The Chilean Right Has Turned Today’s Election Into an Anti-Communist Crusade
Far-right candidate José Antonio Kast casts today’s Chilean election as a battle to save “sacred property rights.” His campaign’s insistence that neoliberal dogmas belong to an unshakeable national essence highlights the antidemocratic impulses at the heart of the Chilean right.

José Antonio Kast, presidential candidate for Chile’s Republican Party, speaks to supporters during his final campaign rally in Santiago on December 16. (Claudio Santana / Getty Images)
Today, Chileans vote in the second round of presidential elections in what the Economist has dubbed a “contest between extremes.” On the one hand is the left-wing candidate Gabriel Boric, and on the other, right-winger José Antonio Kast. This portrayal is, to put it mildly, a distortion.
In the panorama of the international left, nothing would mark out Boric’s program as “extreme.” As for Kast, it is a different story. A fringe candidate until not too long ago, his rhetoric and tactics showcase Latin American right-wing populism at its worst. Like his friend and ally Brazilian president Jair Bolsonaro, his electoral campaign has mixed influences ranging from conservative moralism and neoliberal dogmas to elements that seem plucked from Steve Bannon’s playbook of political lying.

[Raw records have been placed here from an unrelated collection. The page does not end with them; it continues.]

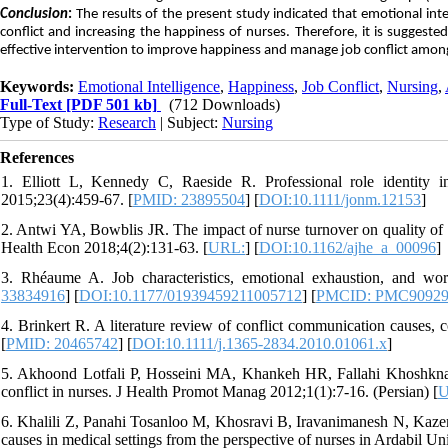
Conclusion
:
The results of the present study indicated that emotional inte
conflict and increasing the happiness of nurses. Therefore, it is suggeste
effective intervention to improve happiness and manage job conflict amon
Keywords:
Emotional Intelligence
,
Happiness
,
Job Conflict
,
Nursing
,
Full-Text
[PDF 501 kb]
(712 Downloads)
Type of Study:
Research
| Subject:
Nursing
References
1. Elliott L, Kennedy C, Raeside R. Professional role identity 
2015;23(4):459-67. [
PMID: 23895504
] [
DOI:10.1111/jonm.12153
]
2. Antwi YA, Bowblis JR. The impact of nurse turnover on quality of 
Health Econ 2018;4(2):131-63. [
URL:
] [
DOI:10.1162/ajhe_a_00096
]
3. Rhéaume A. Job characteristics, emotional exhaustion, and wor
33834916
] [
DOI:10.1177/01939459211005712
] [
PMCID: PMC90929
4. Brinkert R. A literature review of conflict communication causes, 
[
PMID: 20465742
] [
DOI:10.1111/j.1365-2834.2010.01061.x
]
5. Akhoond Lotfali P, Hosseini MA, Khankeh HR, Fallahi Khoshknab 
conflict in nurses. J Health Promot Manag 2012;1(1):7-16. (Persian) [
U
6. Khalili Z, Panahi Tosanloo M, Khosravi B, Iravanimanesh N, Kazemi 
causes in medical settings from the perspective of nurses in Ardabil U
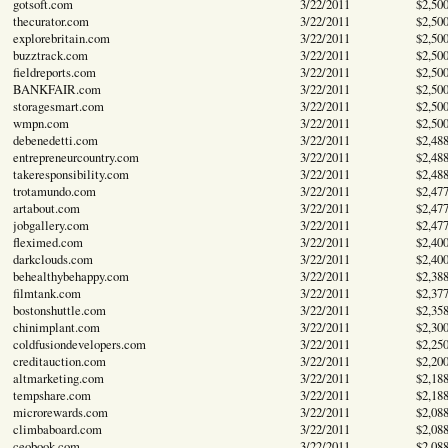
gotsoft.com
3/22/2011
$2,50
thecurator.com
3/22/2011
$2,50
explorebritain.com
3/22/2011
$2,50
buzztrack.com
3/22/2011
$2,50
fieldreports.com
3/22/2011
$2,50
BANKFAIR.com
3/22/2011
$2,50
storagesmart.com
3/22/2011
$2,50
wmpn.com
3/22/2011
$2,50
debenedetti.com
3/22/2011
$2,48
entrepreneurcountry.com
3/22/2011
$2,48
takeresponsibility.com
3/22/2011
$2,48
trotamundo.com
3/22/2011
$2,47
artabout.com
3/22/2011
$2,47
jobgallery.com
3/22/2011
$2,47
fleximed.com
3/22/2011
$2,40
darkclouds.com
3/22/2011
$2,40
behealthybehappy.com
3/22/2011
$2,38
filmtank.com
3/22/2011
$2,37
bostonshuttle.com
3/22/2011
$2,35
chinimplant.com
3/22/2011
$2,30
coldfusiondevelopers.com
3/22/2011
$2,25
creditauction.com
3/22/2011
$2,20
altmarketing.com
3/22/2011
$2,18
tempshare.com
3/22/2011
$2,18
microrewards.com
3/22/2011
$2,08
climbaboard.com
3/22/2011
$2,08
ceobook.com
3/22/2011
$2,08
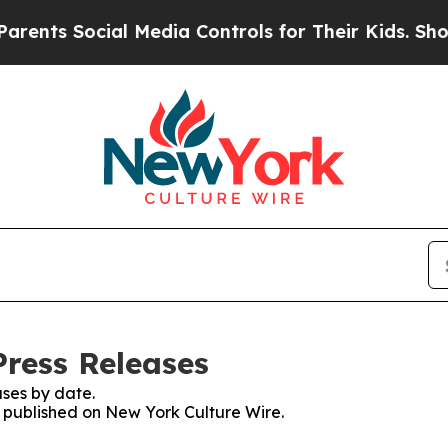
 Social Media Controls for Their Kids. Should the
Press Releases
ses by date.
es published on New York Culture Wire.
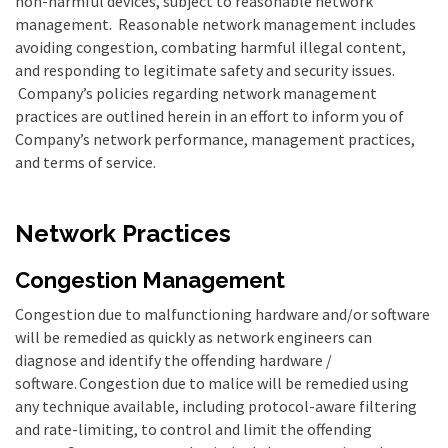
non-harmful devices, subject to reasonable network
management. Reasonable network management includes
avoiding congestion, combating harmful illegal content,
and responding to legitimate safety and security issues.
Company’s policies regarding network management
practices are outlined herein in an effort to inform you of
Company’s network performance, management practices,
and terms of service.
Network Practices
Congestion Management
Congestion due to malfunctioning hardware and/or software
will be remedied as quickly as network engineers can
diagnose and identify the offending hardware /
software.
Congestion due to malice will be remedied using
any technique available, including protocol-aware filtering
and rate-limiting, to control and limit the offending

No doubt, Gabriel Boric is not a normative center-left candidate. Having begun his political career as the leader of Chile’s 2011 student movement, he has sustained his image of a fist-raising, street-fighting revolutionary ever since. God forbid — his opponents allege — he has even smoked pot. Still, Boric appears particularly concerned to cater to what can be loosely defined as Chile’s social democratic middle class while still wanting to be recognized as an outsider to the political establishment. His party’s polling-based platform prioritizes the institution of public pension, health care, and education systems. These public services exist in one form or another in almost all highly developed countries, but have been stripped from Chileans during forty years of neoliberalism.